(503e) Dynamic Optimization of Stochastic Systems Using in Situ Adaptive Tabulation | AIChE

(503e) Dynamic Optimization of Stochastic Systems Using in Situ Adaptive Tabulation

Authors 

Varshney, A. - Presenter, Pennsylvania State University
Armaou, A. - Presenter, Pennsylvania State University


In recent years there has been increased interest towards process optimization and control based on detailed process models both at macroscopic and microscopic length scales. For example, in the microelectronics industry, optimization and control strategies are being developed for thin-film deposition processes that utilize not only detailed nonlinear PDEs (derived from conservation laws), but also detailed kinetic Monte Carlo (kMC) or Molecular Dynamics (MD) based microscopic models, to achieve product quality objectives ranging from film thickness uniformity to microstructure. An ubiquitous roadblock, however, is the computational complexity of these models, which limits their applicability for optimization and control purposes. Consequently, considerable research effort is being devoted towards development of reduced, ``computationally friendly'', multiscale process models that capture the dominant traits of the detailed process descriptions across all relevant scales, yet allow swifter computation when implemented on a digital computer [1,3].

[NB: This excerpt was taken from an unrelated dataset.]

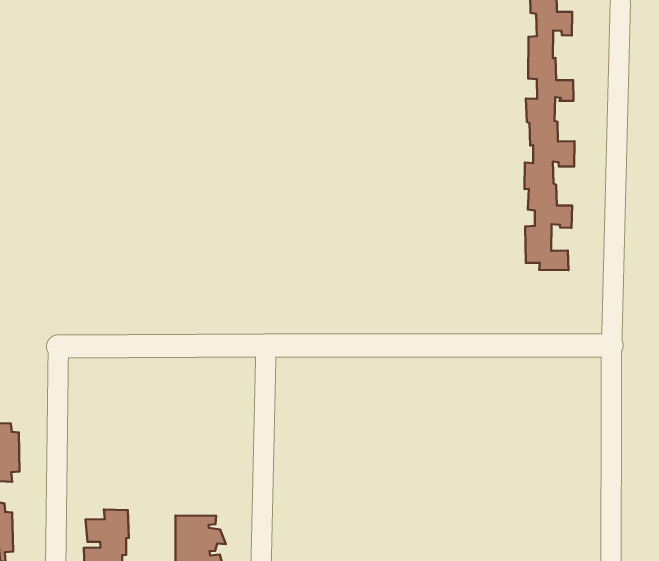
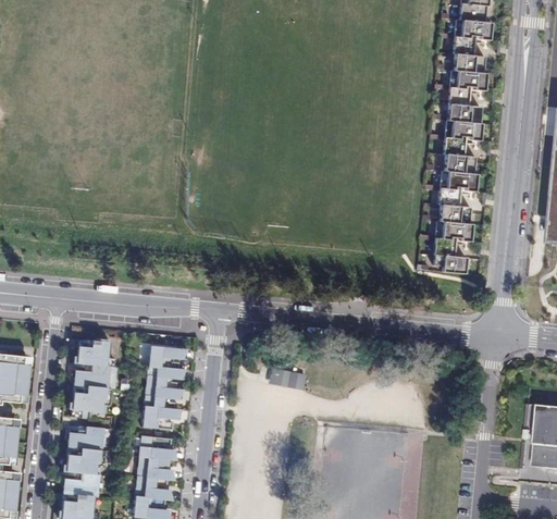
building: none -> [73,341,111,412]
building: none -> [143,347,189,431]
building: none -> [270,368,307,386]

We present an extension of the multiscale optimization approach presented in [3] to dynamically evolving systems, restricting ourselves to microscopic domain of the multiscale process model. Specifically, we employ the in situ adaptive tabulation (ISAT) scheme in the context of kMC-based process descriptions to derive approximate multiscale integrators. The derived process integrators are employed towards the efficient solution of dynamic optimization problems using standard search algorithms. ISAT was originally developed in [2] for computationally efficient implementation of combustion chemistry through efficient ``on-demand'' tabulation of the process data and process sensitivities and speed-up factors of the order of 1000 were achieved. However, the underlying stochasticity prohibits direct application of ISAT to processes described by kMC simulations. In this work we outline conditions that guarantee unbiased and accurate estimation of process gradients with respect to initial conditions and process parameters for stochastic systems, thus formulating the basis for extending the applicability of ISAT to such systems. The motivation behind this approach is to circumvent repeated calculations of expensive time-steppers during optimization and simultaneously, whenever possible, utilize the sensitivity information to accurately interpolate process evolution from the tabulated database, without directly computing it from the time-stepper. In order to demonstrate the effectiveness of the proposed scheme, we consider two illustrative examples, namely, a stiff homogeneous chemically reacting system and a surface catalytic oxidation process. In both cases, we solve a dynamic optimization problem to compute optimal control trajectories that maximize pre-specified process objectives. Application of the ISAT algorithm during solution of the optimization problem resulted speed-up factors of about 100.

References

[1] D. Ni and P. D. Christofides. Multivariable predictive control of thin film deposition using a stochastic PDE model. Ind. Eng. Chem. Res., 44:2416-2427, 2005.

[2] S. B. Pope. Computationally e±cient implementation of combustion chemistry using in situ adaptive tabulation. Combust. Theory & Modelling, 1:41-63, 1997.

[3] A. Varshney and A. Armaou. Multiscale optimization using hybrid PDE/kMC process systems with application to thin film growth. Chem. Eng. Sci., Accepted, 2005.